Бадранг! Ты приказал убить ее!
Я выполню желание твое!
 
   Он ударил кинжалом Селандину. Та громко вскрикнула. Казалось, что клинок кинжала и впрямь пронзил грудь белочки, но на самом деле он незаметно ушел в рукоять. Баллау выпустил кинжал, Селандина схватилась за него обеими лапками. Делая вид, что пытается вырвать кинжал, она на самом деле прижимала его к себе. На морде Баллау застыла маска ужаса; закрыв глаза дрожащими лапами, он повернулся к публике:
 
О как теперь смеяться мне?

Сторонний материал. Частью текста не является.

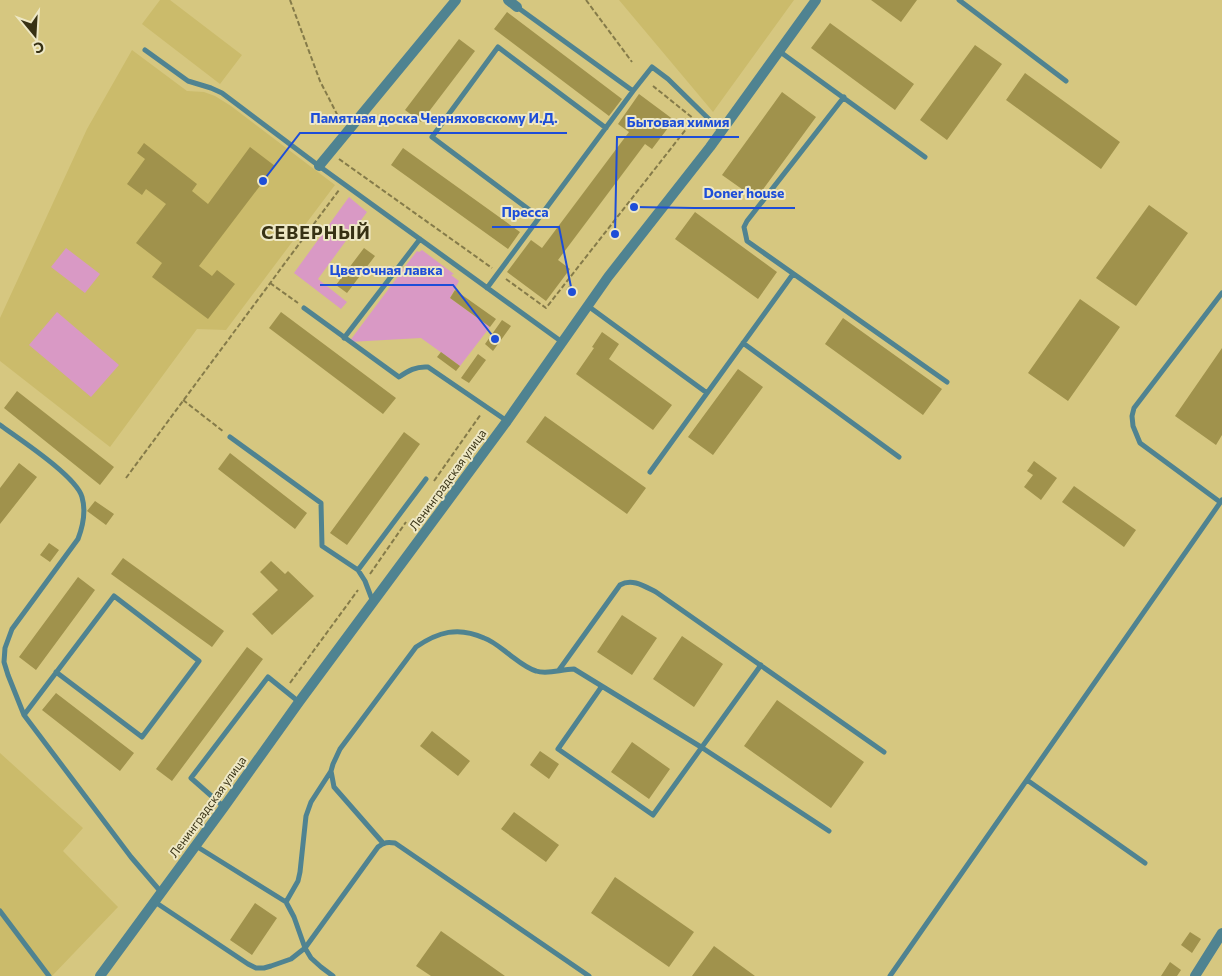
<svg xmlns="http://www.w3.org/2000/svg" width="1222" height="976" font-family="Commissioner,sans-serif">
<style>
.built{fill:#cbbb6b}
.green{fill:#d999c5}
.building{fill:#a0924c}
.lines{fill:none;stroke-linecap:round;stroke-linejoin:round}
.path{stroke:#857b49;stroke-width:2;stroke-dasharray:5 2.5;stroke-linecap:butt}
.service{stroke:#4f8391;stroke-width:5}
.minor{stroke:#4f8391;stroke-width:10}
.tertiary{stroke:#4f8391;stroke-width:10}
.labels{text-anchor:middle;stroke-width:4;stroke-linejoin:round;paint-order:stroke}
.street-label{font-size:12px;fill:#373114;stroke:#eee8c5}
.district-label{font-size:18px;font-weight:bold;letter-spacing:1px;fill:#373114;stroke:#eee8c5}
.leader{fill:none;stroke:#1d4ed8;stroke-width:2}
.callout-dot{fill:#1d4ed8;stroke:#eee8c5;stroke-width:2}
.callout-label{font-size:14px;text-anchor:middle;font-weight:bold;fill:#1d4ed8;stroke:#eee8c5;stroke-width:4;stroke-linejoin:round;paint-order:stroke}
</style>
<rect width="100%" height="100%" fill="#d6c780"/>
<path class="built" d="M160 0H170L242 55 220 84 142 24Z
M619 0H794L713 112Z
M132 50 187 91 204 92 215 96 231 106 335 185 226 330 197 329 110 447 0 361V318L87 129Z
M0 753 83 828 63 851 118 907 52 976H0Z"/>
<path class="green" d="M349 197 367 212 318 279 347 302 341 309 294 273Z
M66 248 100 274 85 293 51 267Z
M422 250 454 274 451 275 459 281 450 298 490 327 460 366 421 338 349 342 399 275 398 274 403 269 417 251 419 252Z
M57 312 119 365 91 397 29 345Z"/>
<path class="building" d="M871 0H917L901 22Z
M507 12 622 99 609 116 494 29Z
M830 23 914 84 895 110 811 48Z
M459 39 475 51 421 122 405 110Z
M975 45 1002 64 947 140 920 120Z
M1025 73 1120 142 1101 169 1006 100Z
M782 92 816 117 756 199 722 175Z
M639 94 674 120 652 149 645 144 558 260 570 269 546 301 507 272 531 240 542 248 629 132 618 124Z
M144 143 197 184 192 191 208 204 250 147 275 166 199 266 212 276 217 270 235 284 208 319 152 277 162 263 136 243 166 204 146 189 142 195 127 184 145 159 137 153Z
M403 148 520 232 508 249 391 165Z
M1149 205 1188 233 1136 306 1096 278Z
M695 212 777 272 758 299 675 239Z
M364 248 375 256 347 293 336 285Z
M569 286 576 292 573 296 566 290Z
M455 290 496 319 490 327 450 298Z
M1080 299 1120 327 1068 401 1028 373Z
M281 312 396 398 383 414 269 328Z
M843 318 942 389 923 415 825 344Z
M502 320 511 326 493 351 485 344Z
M602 332 619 344 609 359 672 405 653 430 576 374 594 348 592 347Z
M1222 348V435L1216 445 1175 416Z
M441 352 460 366 456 371 437 357Z
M478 354 486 360 469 383 461 378Z
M738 369 763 387 713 455 688 437Z
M17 391 114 467 100 485 4 408Z
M545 416 646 488 627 514 526 442Z
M404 432 420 444 347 545 330 533Z
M230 453 307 513 295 529 218 469Z
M1034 461 1057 478 1041 500 1024 487 1033 475 1027 471Z
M19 463 37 477 0 524V488Z
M1074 486 1136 530 1124 547 1062 502Z
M95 501 114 514 106 525 87 511Z
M49 543 59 550 50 562 40 555Z
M123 558 224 631 212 647 111 574Z
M271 561 285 574 288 571 314 596 272 635 252 614 278 590 260 572Z
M78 577 95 590 36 670 19 657Z
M622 615 657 638 632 675 597 652Z
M682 636 723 664 694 707 653 679Z
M247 647 263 659 172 781 156 769Z
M56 693 134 753 120 771 42 710Z
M777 700 864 762 831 808 744 746Z
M432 731 470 761 458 776 420 746Z
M632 742 670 769 649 799 611 772Z
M540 751 559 764 549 779 530 765Z
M514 812 559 845 546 862 501 829Z
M615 877 694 932 669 967 591 913Z
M255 903 277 918 252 955 230 940Z
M441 931 505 976H431L416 966Z
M1190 932 1201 939 1192 953 1181 945Z
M714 946 755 976H692Z
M1170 962 1181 970 1177 976H1161Z"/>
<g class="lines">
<path class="path" d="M290 0 320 81 341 122
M586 0 632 62
M339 159 492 268
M506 279 546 308 694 119 653 86
M270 283 298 303
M183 400 224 432
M126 478 339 190
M434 481 481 414
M370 574 406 522
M290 683 358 590"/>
<path class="service" d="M959 0 1066 81
M517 7 633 91 652 67 668 79 721 131
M145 50 188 81 211 88 222 93 319 166 562 342
M779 51 925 157
M844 97 747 221 744 227 747 241 947 382
M539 217 432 137 498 47 606 128
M487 288 633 91
M588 306 707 393
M304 308 399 377C408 371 416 366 428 367L507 421
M344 338 420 239
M743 343 899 457
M0 425C19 439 76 476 82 497 86 511 83 526 78 539L12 629 5 648 4 662 8 675 24 715 131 857 161 892
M230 437 321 503 322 546 358 570 365 581 373 602
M650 472 793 274
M1220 502 1140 443 1133 426 1132 416 1134 408 1222 293
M358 570 426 479
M559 670 620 585C632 578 644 586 656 592L884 752
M602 686 558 749 653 815 761 665
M24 715 114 596 199 661 142 737 56 672
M331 771 334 787 383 843
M1027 780 1145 863
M224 807 191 778 268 677 299 702
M196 846 286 902 294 917 305 948 311 958 321 967 333 976
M155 902 248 964 256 968H264L271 966 291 959 305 948 378 847C384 842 388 842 395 843L589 976
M286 902 298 881 300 872 306 816 311 802 331 771 333 764 340 749 416 647C438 632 458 626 484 638 493 641 502 649 510 655 518 661 526 668 536 671 548 675 561 669 574 669L701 747 829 831
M0 911 49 976
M890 976 1222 500"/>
<path class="minor" d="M508 0 517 7
M319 166 456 0
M1195 976 1222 933"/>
<path class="tertiary" d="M100 976 224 807 299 702 507 421 608 277 710 147 816 0"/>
</g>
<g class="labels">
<g class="street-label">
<text transform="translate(448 480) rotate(-54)" y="4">Ленинградская улица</text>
<text transform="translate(208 807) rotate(-54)" y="4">Ленинградская улица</text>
</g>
<g class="district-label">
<text x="316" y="239">СЕВЕРНЫЙ</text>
</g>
</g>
<path class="leader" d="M263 181L300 133H567M615 234L617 137H739M634 207L694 208H795M572 292L559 227H492M495 339L453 285H320"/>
<g class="callout-dot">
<circle cx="263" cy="181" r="5"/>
<circle cx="615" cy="234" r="5"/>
<circle cx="634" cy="207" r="5"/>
<circle cx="572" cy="292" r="5"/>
<circle cx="495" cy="339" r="5"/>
</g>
<g class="callout-label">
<text x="434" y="123">Памятная доска Черняховскому И.Д.</text>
<text x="678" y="127">Бытовая химия</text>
<text x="744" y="198">Doner house</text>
<text x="525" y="217">Пресса</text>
<text x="386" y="275">Цветочная лавка</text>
</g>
<g transform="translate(35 35) rotate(162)" stroke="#eee8c5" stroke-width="4" paint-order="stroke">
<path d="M0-4L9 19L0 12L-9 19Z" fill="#373114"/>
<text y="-8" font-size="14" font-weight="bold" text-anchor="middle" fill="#373114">С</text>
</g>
</svg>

О нет!
Несчастную убил во цвете лет!
 
   Селандина между тем сделала по сцене несколько шагов, шатаясь и жалобно стеная: 
 
Не видеть боле мне весны и лета,
Не видеть злата солнечного света,
Летящих птиц и пчелок на цветах -
Все кончено. Я умираю — ах!
 
   Когда она оказалась рядом с Баклером, который бил в маленький барабан, тот, не разжимая губ, шепнул:
   — Ну-ну, милая, будет тебе, не переигрывай. Умирай, это самое… живее.
   Издав душераздирающий всхлип, Селандина грациозно упала на лапы Дубрябины и, по-прежнему сжимая лапками рукоять кинжала, умерла.
   Когда Дубрябина обнесла вокруг сцены безжизненно обвисшее на ее лапах тело белочки, в толпе пиратов раздалось бормотание:
   — Вот срам-то, такая белочка красивая была.
   — Не говори, кореш. Кролик этот, может, и волшебник, да уж больно бессердечный!
   Клогг сделал огромный глоток эля.
   — Слушай, Килорк, ну на кой ты ее замочил? Все представление испортил. Что мы теперь весь вечер делать будем?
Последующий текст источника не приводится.